▶ **Supplied passage**:
"""

The RunOnlyOnIP functionality works still fine.
But with ticket it was introduced that in a load balanced environment - if the RunOnlyOnIP is null, the scheduler is started just on one server (provided they are connected via hazelcast).
My test case involved the following:
started at the same time two servers linked by hazelcast
check in idempiereMonitor - everything working fine - schedulers just running on one server
restarted the server where the schedulers are not running
all the schedulers now are running twice
Probably the cause is that the schedulers are being started before the server joins the other hazelcast node.
Delay the start of scheduler server to give time to hazelcast to start and join other nodes
Is it possible to know the status of hazelcast from the org.compiere.server.Scheduler or org.adempiere.server.AdempiereServerActivator?
If yes, I think a wait can be implemented until knowing that hazelcast plugin started and it has joined the hazelcast network (or is standalone).
If that's not possible, maybe we can implement some semaphore (maybe could be something like org.adempiere.plugin.utils.AbstractActivator.getLockPO)

"""

▶ **Task directions**:
Transcribe the scheduler discussion from "The RunOnlyOnIP functionality" to "connected via hazelcast).". Work only from the scheduler discussion.

▶ **Material provided**:
"""

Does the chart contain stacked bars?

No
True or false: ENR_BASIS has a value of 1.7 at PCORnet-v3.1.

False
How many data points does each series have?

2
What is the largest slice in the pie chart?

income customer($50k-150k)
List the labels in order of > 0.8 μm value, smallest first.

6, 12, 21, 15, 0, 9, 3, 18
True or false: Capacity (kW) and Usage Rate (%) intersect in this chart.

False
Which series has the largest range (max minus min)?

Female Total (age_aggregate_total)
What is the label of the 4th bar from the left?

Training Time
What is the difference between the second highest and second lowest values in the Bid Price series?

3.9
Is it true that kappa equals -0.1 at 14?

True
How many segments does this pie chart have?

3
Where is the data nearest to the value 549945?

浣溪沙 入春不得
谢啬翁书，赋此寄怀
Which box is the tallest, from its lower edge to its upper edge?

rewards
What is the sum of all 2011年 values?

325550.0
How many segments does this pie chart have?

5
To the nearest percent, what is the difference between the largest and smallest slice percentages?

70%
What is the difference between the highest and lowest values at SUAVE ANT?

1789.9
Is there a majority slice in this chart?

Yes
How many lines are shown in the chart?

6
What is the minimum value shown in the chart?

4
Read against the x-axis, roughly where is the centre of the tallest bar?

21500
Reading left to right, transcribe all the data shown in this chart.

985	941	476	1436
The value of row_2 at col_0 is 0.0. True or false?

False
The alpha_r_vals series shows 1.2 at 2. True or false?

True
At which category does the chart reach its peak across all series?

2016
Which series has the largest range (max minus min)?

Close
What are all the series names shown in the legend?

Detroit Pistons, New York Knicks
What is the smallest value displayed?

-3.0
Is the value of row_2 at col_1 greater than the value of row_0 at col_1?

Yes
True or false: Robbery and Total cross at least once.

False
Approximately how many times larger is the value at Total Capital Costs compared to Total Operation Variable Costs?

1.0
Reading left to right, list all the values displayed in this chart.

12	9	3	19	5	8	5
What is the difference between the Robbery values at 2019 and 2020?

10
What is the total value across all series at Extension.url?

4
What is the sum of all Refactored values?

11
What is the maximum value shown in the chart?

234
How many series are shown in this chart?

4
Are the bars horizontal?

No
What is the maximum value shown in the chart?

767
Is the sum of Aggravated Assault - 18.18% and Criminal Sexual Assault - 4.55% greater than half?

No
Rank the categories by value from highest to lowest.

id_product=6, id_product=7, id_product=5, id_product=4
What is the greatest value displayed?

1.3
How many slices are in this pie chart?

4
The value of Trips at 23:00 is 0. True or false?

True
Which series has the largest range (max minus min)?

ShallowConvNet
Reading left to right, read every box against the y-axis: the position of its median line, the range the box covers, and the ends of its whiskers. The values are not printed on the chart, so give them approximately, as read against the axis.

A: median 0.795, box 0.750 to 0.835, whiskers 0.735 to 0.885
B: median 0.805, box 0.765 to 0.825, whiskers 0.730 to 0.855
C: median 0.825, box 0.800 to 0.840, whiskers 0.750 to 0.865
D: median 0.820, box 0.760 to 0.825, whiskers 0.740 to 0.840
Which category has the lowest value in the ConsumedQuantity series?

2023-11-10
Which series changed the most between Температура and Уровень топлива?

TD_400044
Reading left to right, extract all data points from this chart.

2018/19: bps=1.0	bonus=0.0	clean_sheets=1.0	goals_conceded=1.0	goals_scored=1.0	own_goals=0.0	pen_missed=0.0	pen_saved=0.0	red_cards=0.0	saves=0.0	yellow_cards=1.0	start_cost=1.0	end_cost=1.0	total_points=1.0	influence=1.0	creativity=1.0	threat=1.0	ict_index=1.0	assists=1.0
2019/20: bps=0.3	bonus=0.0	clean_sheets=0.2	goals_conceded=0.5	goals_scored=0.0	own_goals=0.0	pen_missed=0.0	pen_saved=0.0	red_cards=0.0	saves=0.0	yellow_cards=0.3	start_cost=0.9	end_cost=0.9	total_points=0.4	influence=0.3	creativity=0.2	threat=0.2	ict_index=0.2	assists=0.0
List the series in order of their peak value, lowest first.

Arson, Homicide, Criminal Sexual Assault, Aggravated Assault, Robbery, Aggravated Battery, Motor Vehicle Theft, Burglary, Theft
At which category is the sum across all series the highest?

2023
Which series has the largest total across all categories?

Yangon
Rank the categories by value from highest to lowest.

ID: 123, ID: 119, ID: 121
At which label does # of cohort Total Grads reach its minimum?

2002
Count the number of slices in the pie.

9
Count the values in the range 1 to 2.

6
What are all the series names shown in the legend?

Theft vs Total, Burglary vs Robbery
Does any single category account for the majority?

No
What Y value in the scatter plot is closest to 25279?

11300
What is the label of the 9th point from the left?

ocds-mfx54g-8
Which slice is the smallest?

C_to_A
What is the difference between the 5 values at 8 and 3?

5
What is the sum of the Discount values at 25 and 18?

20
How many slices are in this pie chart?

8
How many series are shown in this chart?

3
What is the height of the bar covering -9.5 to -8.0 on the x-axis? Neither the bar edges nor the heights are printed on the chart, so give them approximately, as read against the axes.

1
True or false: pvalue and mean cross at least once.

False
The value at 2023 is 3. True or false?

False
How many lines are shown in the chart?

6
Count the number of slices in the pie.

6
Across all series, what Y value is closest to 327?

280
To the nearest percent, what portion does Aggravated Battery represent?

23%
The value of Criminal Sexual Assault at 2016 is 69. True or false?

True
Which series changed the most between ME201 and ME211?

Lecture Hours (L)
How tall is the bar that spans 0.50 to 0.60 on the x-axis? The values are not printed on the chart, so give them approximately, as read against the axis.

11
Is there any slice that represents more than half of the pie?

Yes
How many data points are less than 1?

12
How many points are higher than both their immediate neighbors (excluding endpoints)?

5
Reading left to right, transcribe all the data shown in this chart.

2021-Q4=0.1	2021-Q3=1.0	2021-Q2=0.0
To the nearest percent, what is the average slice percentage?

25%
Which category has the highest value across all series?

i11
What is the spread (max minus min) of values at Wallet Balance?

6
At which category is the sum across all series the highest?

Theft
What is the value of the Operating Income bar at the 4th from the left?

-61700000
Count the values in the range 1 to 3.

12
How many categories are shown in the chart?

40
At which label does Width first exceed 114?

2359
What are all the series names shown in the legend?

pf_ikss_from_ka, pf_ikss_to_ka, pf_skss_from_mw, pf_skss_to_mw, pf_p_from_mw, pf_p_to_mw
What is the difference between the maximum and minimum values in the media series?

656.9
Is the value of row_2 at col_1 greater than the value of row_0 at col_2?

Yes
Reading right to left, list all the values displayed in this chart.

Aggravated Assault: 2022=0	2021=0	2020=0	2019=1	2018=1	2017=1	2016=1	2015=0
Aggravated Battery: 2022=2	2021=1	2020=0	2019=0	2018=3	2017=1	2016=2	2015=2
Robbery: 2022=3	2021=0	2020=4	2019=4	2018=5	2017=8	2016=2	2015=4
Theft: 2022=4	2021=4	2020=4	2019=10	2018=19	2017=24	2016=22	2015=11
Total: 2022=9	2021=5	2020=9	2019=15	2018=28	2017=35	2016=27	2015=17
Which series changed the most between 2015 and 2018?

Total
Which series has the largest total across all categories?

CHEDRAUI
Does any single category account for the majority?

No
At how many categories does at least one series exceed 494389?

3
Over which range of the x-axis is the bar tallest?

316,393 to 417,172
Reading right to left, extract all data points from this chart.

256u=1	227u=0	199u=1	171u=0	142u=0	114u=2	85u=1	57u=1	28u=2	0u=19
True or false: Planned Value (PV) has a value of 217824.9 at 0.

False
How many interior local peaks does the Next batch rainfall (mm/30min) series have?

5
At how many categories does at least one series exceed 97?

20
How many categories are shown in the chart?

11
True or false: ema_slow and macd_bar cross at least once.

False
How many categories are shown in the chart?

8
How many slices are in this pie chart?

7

"""

▶ **Result**:
The RunOnlyOnIP functionality works still fine.
But with ticket it was introduced that in a load balanced environment - if the RunOnlyOnIP is null, the scheduler is started just on one server (provided they are connected via hazelcast).